= Activity =
Output, word for word, the span of lines that starts at the one containing "Isohexadecane, Ethylene /" and ends at the last line of the records.

(Collected data)

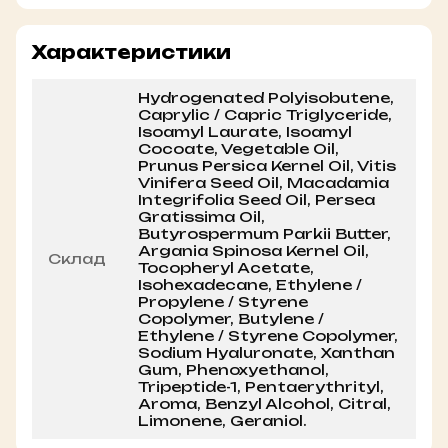
Характеристики
Hydrogenated Polyisobutene,
Caprylic / Capric Triglyceride,
Isoamyl Laurate, Isoamyl
Cocoate, Vegetable Oil,
Prunus Persica Kernel Oil, Vitis
Vinifera Seed Oil, Macadamia
Integrifolia Seed Oil, Persea
Gratissima Oil,
Butyrospermum Parkii Butter,
Argania Spinosa Kernel Oil,
Склад
Tocopheryl Acetate,
Isohexadecane, Ethylene /
Propylene / Styrene
Copolymer, Butylene /
Ethylene / Styrene Copolymer,
Sodium Hyaluronate, Xanthan
Gum, Phenoxyethanol,
Tripeptide-1, Pentaerythrityl,
Aroma, Benzyl Alcohol, Citral,
Limonene, Geraniol.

= Answer for this exercise =
Isohexadecane, Ethylene /
Propylene / Styrene
Copolymer, Butylene /
Ethylene / Styrene Copolymer,
Sodium Hyaluronate, Xanthan
Gum, Phenoxyethanol,
Tripeptide-1, Pentaerythrityl,
Aroma, Benzyl Alcohol, Citral,
Limonene, Geraniol.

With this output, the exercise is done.